Prompt >> Using the data below, transcribe exactly everything from the line that contains "бораи карантин ва" down to the line that contains "Notizie dal Dipartimento per lo sport". Include both of those lines and none of the pictures.
--------------------------------
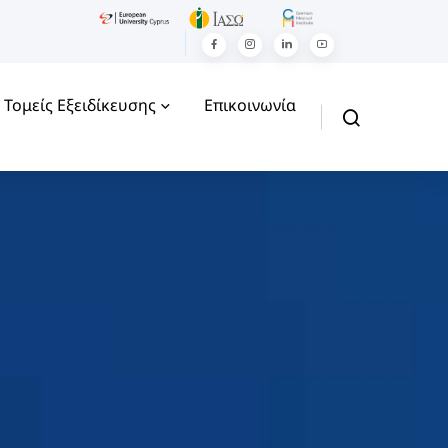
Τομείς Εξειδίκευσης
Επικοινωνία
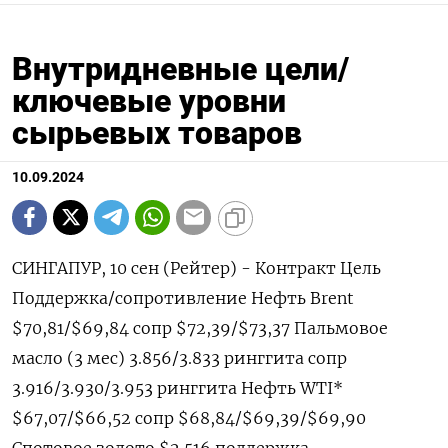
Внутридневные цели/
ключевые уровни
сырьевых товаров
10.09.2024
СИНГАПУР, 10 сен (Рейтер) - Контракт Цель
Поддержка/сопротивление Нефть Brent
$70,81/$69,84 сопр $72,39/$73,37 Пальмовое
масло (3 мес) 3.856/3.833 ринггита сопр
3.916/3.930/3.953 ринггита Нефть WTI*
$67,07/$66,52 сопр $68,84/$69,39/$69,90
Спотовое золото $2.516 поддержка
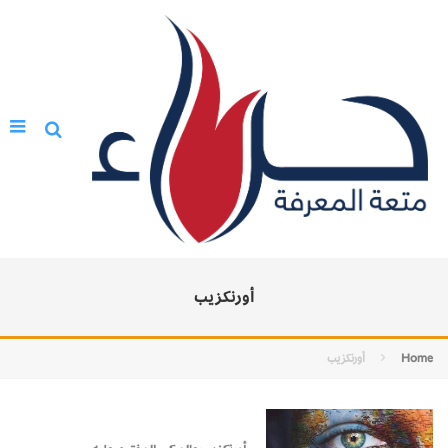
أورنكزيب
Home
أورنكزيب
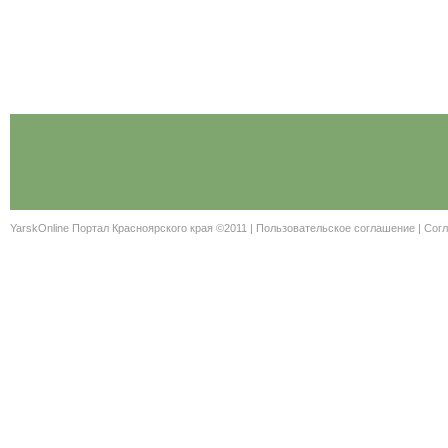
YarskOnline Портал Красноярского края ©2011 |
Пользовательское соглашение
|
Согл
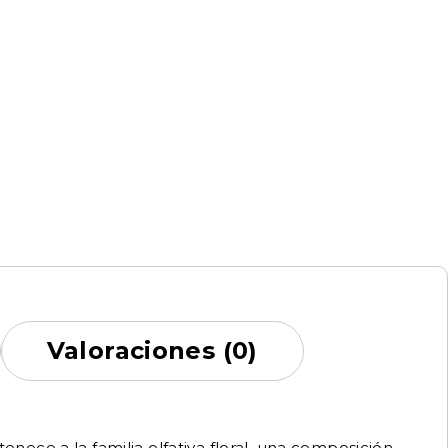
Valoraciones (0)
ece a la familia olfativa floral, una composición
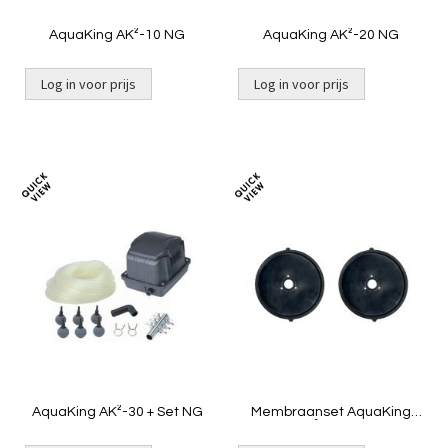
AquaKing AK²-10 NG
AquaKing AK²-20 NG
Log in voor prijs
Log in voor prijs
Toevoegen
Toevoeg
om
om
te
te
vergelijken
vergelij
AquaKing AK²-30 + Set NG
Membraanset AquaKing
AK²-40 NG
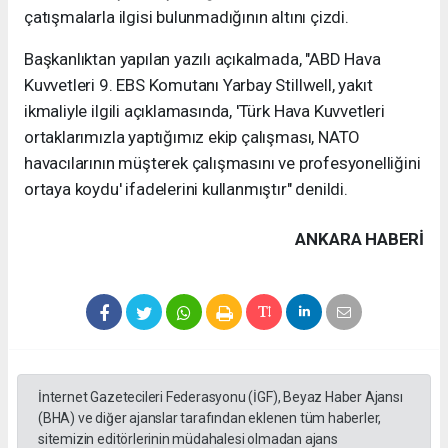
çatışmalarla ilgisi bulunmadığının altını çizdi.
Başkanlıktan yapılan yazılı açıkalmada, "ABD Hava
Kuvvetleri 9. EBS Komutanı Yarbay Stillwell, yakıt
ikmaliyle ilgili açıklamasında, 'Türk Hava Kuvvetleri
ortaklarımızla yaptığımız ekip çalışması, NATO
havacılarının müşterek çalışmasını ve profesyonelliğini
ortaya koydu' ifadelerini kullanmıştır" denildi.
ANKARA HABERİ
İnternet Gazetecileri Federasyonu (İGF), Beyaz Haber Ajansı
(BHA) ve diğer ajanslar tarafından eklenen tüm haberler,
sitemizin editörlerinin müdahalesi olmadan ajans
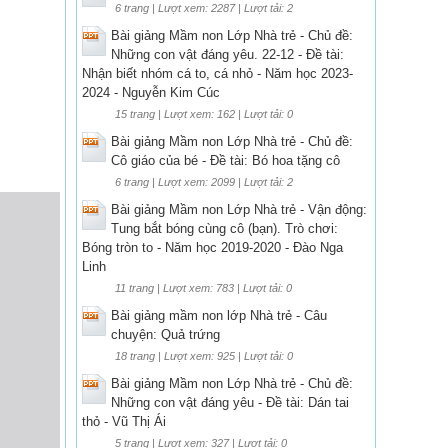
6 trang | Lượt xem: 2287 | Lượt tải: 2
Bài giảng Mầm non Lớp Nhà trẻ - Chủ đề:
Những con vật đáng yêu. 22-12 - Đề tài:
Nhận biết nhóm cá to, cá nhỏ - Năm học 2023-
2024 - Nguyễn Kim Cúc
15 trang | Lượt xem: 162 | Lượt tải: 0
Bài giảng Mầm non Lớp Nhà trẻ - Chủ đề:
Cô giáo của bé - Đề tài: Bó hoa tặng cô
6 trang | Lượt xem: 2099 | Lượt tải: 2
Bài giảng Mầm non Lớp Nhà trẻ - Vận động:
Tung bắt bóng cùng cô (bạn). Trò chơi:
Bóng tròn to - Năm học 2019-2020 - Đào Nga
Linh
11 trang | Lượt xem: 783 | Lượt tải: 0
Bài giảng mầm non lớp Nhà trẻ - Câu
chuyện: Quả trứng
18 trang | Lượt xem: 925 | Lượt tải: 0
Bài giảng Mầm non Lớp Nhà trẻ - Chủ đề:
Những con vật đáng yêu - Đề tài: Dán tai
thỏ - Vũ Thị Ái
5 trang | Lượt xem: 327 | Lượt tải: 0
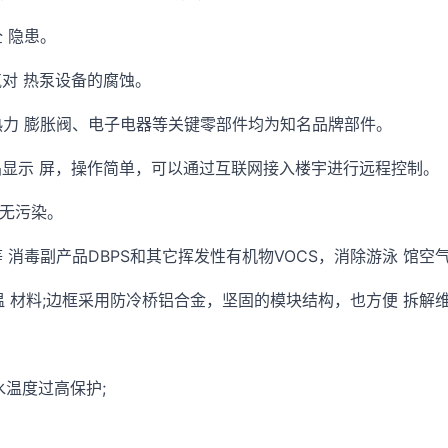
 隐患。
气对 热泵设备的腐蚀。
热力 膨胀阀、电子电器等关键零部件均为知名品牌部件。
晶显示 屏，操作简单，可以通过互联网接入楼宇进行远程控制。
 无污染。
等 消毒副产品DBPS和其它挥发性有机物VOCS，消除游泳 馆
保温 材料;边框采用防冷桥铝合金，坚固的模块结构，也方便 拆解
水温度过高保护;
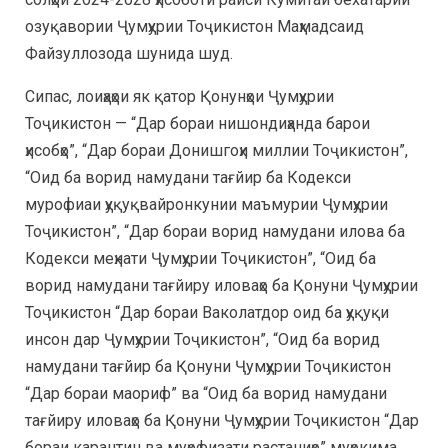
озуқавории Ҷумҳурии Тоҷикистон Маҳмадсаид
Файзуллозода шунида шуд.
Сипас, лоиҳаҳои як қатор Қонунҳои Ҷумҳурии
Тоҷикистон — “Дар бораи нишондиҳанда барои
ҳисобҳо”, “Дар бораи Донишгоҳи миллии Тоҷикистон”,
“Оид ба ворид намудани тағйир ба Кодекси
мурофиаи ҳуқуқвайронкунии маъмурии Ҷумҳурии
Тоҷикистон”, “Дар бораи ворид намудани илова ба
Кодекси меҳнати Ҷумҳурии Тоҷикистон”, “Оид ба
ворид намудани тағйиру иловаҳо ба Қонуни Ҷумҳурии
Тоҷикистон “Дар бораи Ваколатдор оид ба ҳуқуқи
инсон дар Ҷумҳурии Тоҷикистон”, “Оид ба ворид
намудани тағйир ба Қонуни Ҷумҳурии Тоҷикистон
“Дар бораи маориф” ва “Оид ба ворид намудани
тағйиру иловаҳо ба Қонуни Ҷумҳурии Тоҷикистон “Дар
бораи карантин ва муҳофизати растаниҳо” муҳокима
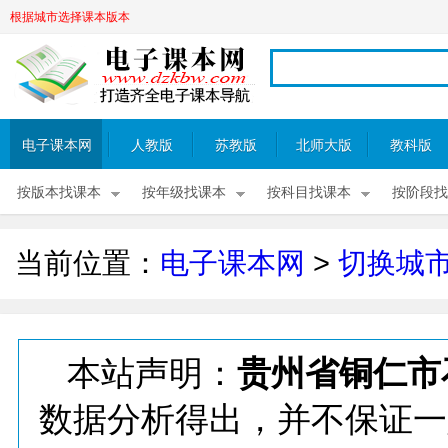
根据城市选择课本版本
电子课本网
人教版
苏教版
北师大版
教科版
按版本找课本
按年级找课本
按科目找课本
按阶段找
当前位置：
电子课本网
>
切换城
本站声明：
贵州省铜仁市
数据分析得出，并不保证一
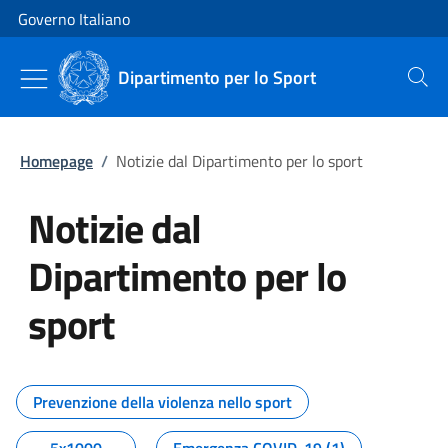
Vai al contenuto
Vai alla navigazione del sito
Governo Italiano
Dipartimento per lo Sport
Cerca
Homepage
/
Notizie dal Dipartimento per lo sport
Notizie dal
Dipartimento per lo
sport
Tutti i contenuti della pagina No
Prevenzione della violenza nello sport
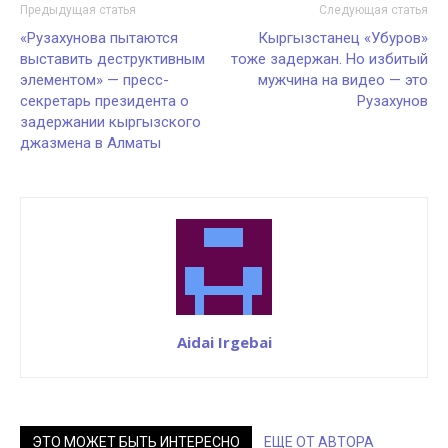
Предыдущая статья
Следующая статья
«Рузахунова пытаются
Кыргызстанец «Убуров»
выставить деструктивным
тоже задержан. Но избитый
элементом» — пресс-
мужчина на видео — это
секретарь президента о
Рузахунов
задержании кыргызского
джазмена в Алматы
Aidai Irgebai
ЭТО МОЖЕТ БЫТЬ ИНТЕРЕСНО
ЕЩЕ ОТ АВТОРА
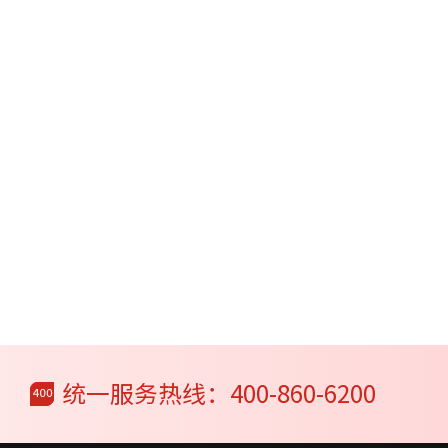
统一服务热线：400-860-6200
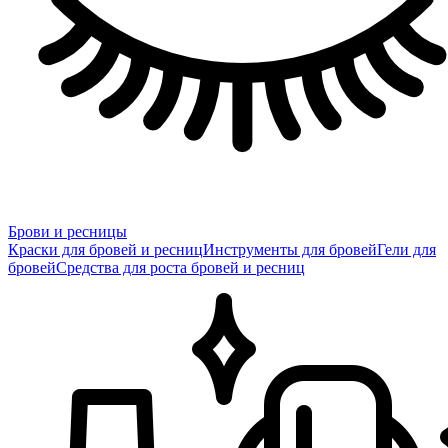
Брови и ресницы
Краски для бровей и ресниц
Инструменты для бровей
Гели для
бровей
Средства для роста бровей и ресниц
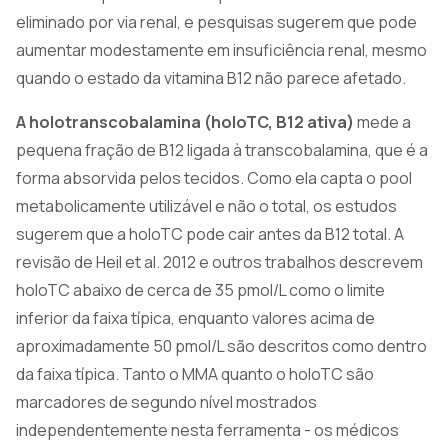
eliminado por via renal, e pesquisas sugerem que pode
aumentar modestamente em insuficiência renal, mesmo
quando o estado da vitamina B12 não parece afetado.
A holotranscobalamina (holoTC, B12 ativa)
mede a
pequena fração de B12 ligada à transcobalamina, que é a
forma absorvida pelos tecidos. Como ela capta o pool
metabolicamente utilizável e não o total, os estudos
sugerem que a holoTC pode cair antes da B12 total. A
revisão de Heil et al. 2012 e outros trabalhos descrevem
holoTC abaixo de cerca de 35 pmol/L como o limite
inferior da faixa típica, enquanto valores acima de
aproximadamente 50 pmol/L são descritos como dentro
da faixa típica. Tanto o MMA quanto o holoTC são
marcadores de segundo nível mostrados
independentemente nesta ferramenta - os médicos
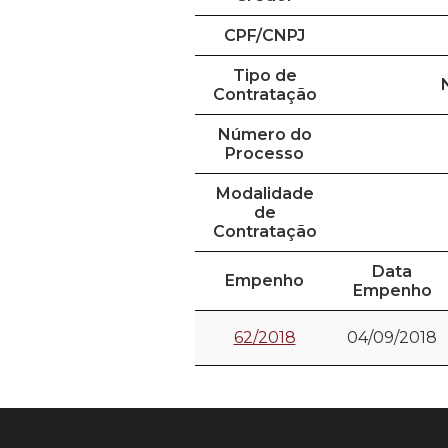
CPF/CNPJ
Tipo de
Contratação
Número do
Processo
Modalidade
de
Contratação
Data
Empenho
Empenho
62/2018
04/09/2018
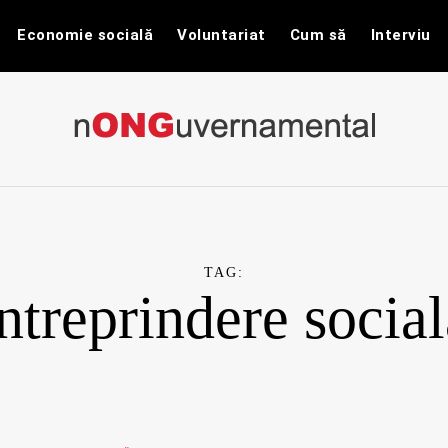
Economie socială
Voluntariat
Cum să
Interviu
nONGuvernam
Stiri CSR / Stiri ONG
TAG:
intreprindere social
--------------------------------
Result below >>
бораи карантин ва муҳофизати растаниҳо” муҳокима
根据城市选择课本版本
电子课本网
人教版
苏教版
北师大版
教科版
按版本找课本
按年级找课本
按科目找课本
按阶段找
当前位置：
电子课本网
>
切换城
本站声明：
贵州省铜仁市
数据分析得出，并不保证一
Vai al contenuto
Vai alla navigazione del sito
Governo Italiano
Dipartimento per lo Sport
Cerca
Homepage
/
Notizie dal Dipartimento per lo sport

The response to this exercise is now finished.